Holley Morgan is a graduate student at SNHU and currently works as a college essay tutor.

An Interesting Focus on the Maternal Influence

As a teenager, I was entranced by the film In His Life: The John Lennon Story, starring Philip McQuillan as a troubled young Lennon. It followed his teenage years and rise to fame with The Beatles. During the peak of my obsession with the band, it offered a more tangible perspective on Lennon's life that I could not quite glean from reading the many books about his life. When Nowhere Boy came out a few years later, I was loath to watch it because I did not feel that Aaron Johnson resembled Lennon as much as McQuillan did. On another Beatle binge in 2018, I broke down and checked it out.

I would have to give In His Life another watch to compare the two properly, but given that the lowest-priced DVD on Amazon right now is close to $40, that probably is not going to happen any time soon! While the first movie placed more emphasis on the early music of The Beatles and their tours in Germany, Nowhere Boy is more about the family strife that shaped Lennon's character. Its focus on the relationship between Lennon and his mother, Julia, is more sexual in nature, sometimes blatantly so. We see how his Aunt Mimi pushes him away when he attempts to comfort her about the death of his uncle, Mimi's husband George, and can understand how he is yearning for a softer, more feminine influence in his life.

_Supplied information_
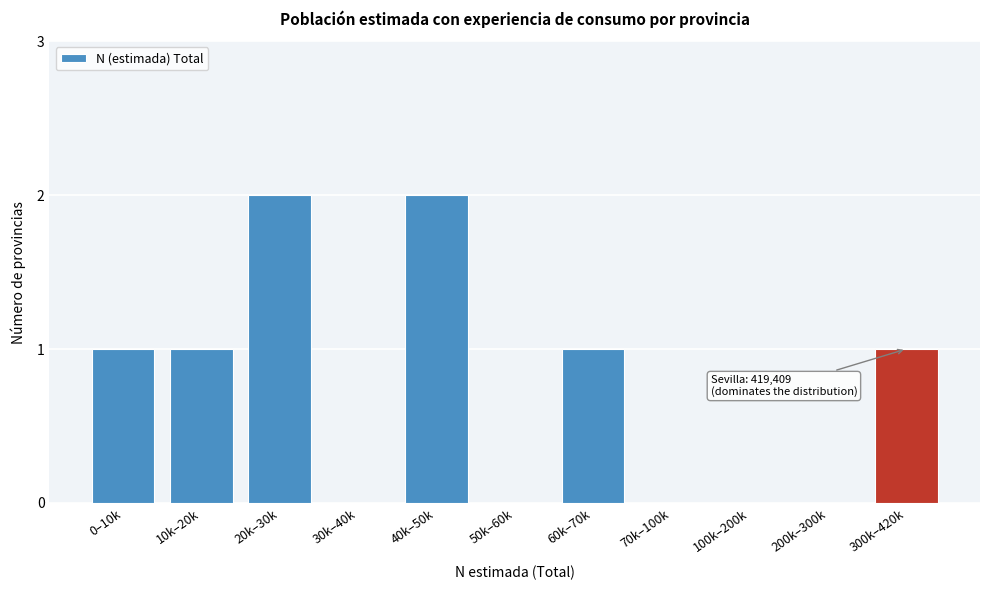

Reading right to left, extract all data points from this chart.

300k–420k=1	200k–300k=0	100k–200k=0	70k–100k=0	60k–70k=1	50k–60k=0	40k–50k=2	30k–40k=0	20k–30k=2	10k–20k=1	0–10k=1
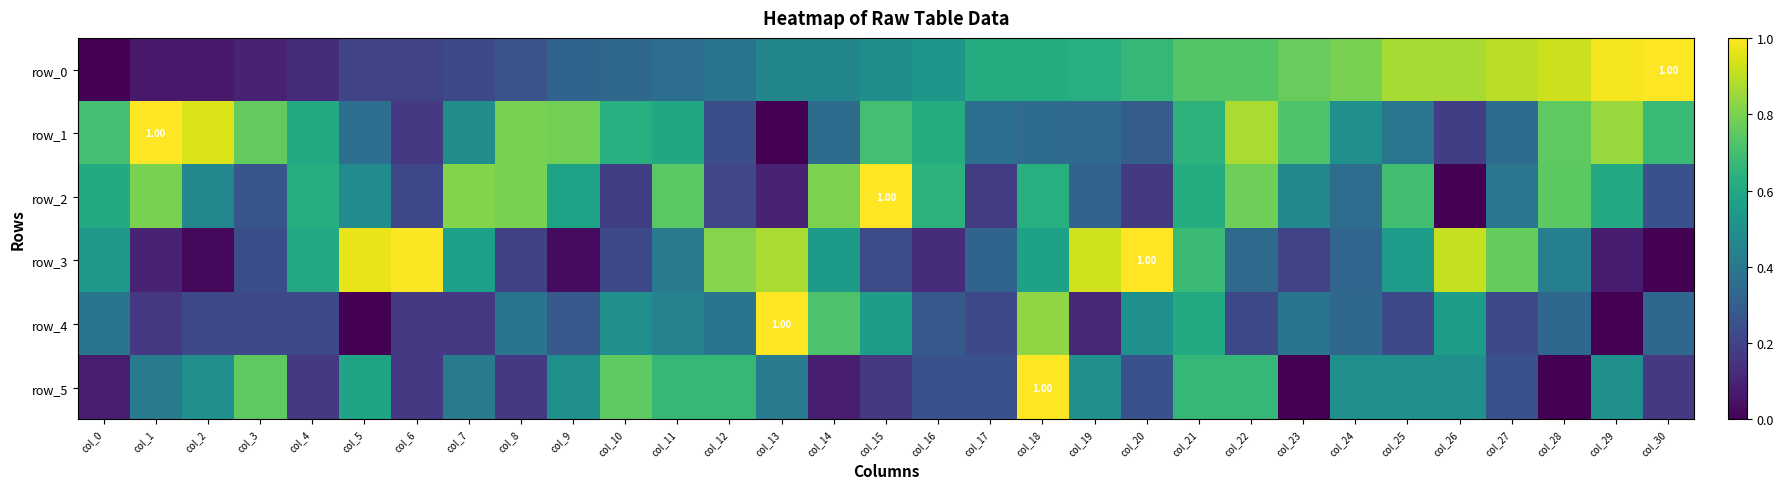

Which label corresponds to the largest value in the chart?

col_30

_Tasks to complete_
[1] In two sentences, summarize the review of Nowhere Boy.
[2] Carry on the review of Nowhere Boy from the point where it stops.

_Exercise answers_
[1] The writer, who was entranced as a teenager by In His Life: The John Lennon Story, put off watching Nowhere Boy because Aaron Johnson did not seem to resemble Lennon as much as Philip McQuillan did, but finally watched it during a Beatle binge in 2018. Whereas the earlier film emphasized The Beatles' early music and their tours in Germany, Nowhere Boy focuses on the family strife that shaped Lennon, especially his relationship with his mother, Julia, and his yearning for a softer influence after his Aunt Mimi pushes him away.

[2]
Nowhere Boy was adapted from the memoir that Lennon's sister wrote, entitled Imagine This: Growing Up With My Brother John Lennon. I have not yet read the book. I presume that the sexual aspect of the relationship between John and his mother in the movie is exaggerated, but cannot say for certain. It does present an interesting, thought-provoking look at Lennon's early feminine influences without completely spelling out what it is trying to say about the relationship between them, his creativity, and the way he treated women later in his life.


In the film, John's mother is portrayed by Anne-Marie Duff, who does a good job of portraying Julia's free spirit and bouts of intense moodiness. Under Mimi's care and strict rules, John's Uncle George engages his playful side and shares John's love of music. After George passes unexpectedly at the beginning of the film, it is not long before John starts going to see his mother in secret. It is not revealed right away why he has to sneak the visits to his own mother, although glimpses are given into a recurring dream from John's childhood that seems to be about his parents. Unless one has already read the books, they are left guessing about why John is in Mimi's care.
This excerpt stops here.